§ **SOURCE PASSAGE**

━━━━

= John Leland (British Army officer) =

Irish-born British Army general (17??-1808)

John Leland (died 3 January 1808) was a General in the British Army and Member of Parliament serving in the House of Commons of Great Britain (later, the House of Commons of the United Kingdom)

He was born the son of Ralph Leland of Dublin. He inherited Strood Park in Sussex from his wife Anne Upton's uncle Edward Cowper.

He joined the Army and became a captain (1755) and then major (1762) in the 58th Foot. He transferred to the 1st Foot Guards and was a captain, lieutenant-colonel (1774) and brigadier-general (in America) (1779). He was made colonel of the soon to be disbanded 80th Regiment of Foot (Royal Edinburgh Volunteers) in 1783 and elevated to major-general in 1787. In 1790 he was awarded the colonelcy of the 64th Foot, promoted lieutenant-general in 1797 and made full general in 1802. He had been with General Wolfe at Quebec in 1759 and in the West Indies in 1762.

━━━━

§ **REQUIRED ACTION A**
According to the John Leland biography, from whom did Leland inherit Strood Park in Sussex?
§ **REQUIRED ACTION B**
Retype everything in the John Leland biography from "He was born" down to "Indies in 1762.".
This material has no connection to the John Leland biography.

Stored records
━━━━

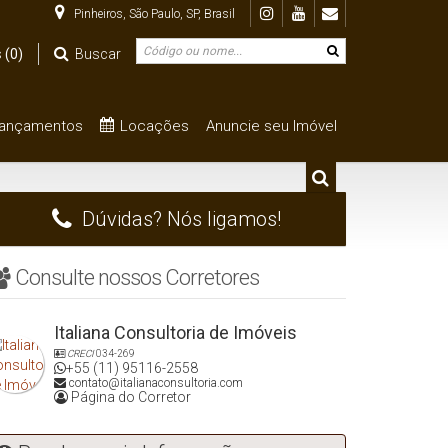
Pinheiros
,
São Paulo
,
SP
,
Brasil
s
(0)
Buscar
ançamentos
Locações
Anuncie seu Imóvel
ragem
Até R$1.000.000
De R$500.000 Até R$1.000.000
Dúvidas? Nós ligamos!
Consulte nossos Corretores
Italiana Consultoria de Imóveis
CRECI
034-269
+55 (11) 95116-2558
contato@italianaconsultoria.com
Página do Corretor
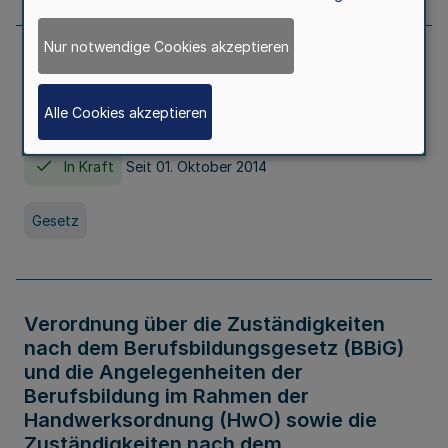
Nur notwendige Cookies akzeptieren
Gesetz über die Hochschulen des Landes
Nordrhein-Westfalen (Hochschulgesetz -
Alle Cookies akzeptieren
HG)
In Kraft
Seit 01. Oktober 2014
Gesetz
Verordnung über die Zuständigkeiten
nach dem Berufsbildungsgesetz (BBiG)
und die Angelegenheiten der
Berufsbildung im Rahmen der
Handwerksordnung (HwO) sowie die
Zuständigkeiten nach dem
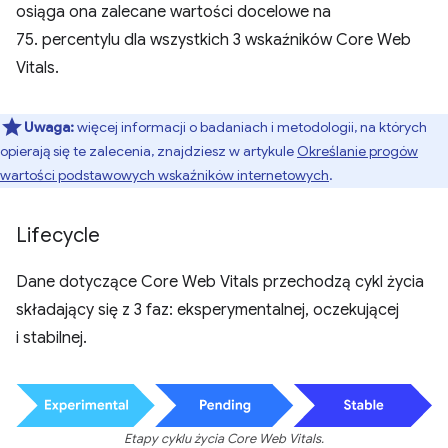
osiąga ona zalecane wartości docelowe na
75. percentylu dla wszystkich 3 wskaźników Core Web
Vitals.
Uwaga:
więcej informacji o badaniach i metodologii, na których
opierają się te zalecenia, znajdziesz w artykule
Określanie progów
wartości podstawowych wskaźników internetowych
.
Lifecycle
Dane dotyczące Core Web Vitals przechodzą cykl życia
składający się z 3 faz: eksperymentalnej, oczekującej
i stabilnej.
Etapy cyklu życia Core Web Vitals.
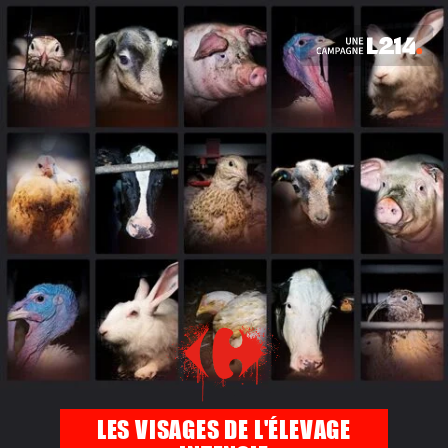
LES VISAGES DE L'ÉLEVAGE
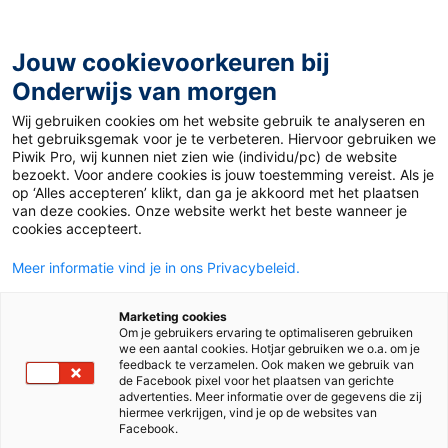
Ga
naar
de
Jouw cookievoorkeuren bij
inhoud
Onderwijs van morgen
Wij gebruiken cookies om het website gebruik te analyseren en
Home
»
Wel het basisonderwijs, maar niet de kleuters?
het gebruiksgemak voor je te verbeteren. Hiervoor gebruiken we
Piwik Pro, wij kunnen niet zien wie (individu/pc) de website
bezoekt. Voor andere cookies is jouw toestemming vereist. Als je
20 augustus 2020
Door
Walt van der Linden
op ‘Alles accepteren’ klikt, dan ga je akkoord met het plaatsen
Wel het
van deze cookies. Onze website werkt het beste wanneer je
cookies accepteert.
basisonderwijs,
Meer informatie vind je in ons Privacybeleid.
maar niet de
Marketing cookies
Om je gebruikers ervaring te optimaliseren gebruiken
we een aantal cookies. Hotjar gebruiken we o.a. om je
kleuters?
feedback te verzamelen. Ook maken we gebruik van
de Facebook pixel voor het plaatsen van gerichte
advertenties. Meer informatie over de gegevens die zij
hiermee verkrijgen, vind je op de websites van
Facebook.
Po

━━━━

§ **EXPECTED ANSWER A**
He inherited it from Edward Cowper, the uncle of his wife Anne Upton.

§ **EXPECTED ANSWER B**
He was born the son of Ralph Leland of Dublin. He inherited Strood Park in Sussex from his wife Anne Upton's uncle Edward Cowper.

He joined the Army and became a captain (1755) and then major (1762) in the 58th Foot. He transferred to the 1st Foot Guards and was a captain, lieutenant-colonel (1774) and brigadier-general (in America) (1779). He was made colonel of the soon to be disbanded 80th Regiment of Foot (Royal Edinburgh Volunteers) in 1783 and elevated to major-general in 1787. In 1790 he was awarded the colonelcy of the 64th Foot, promoted lieutenant-general in 1797 and made full general in 1802. He had been with General Wolfe at Quebec in 1759 and in the West Indies in 1762.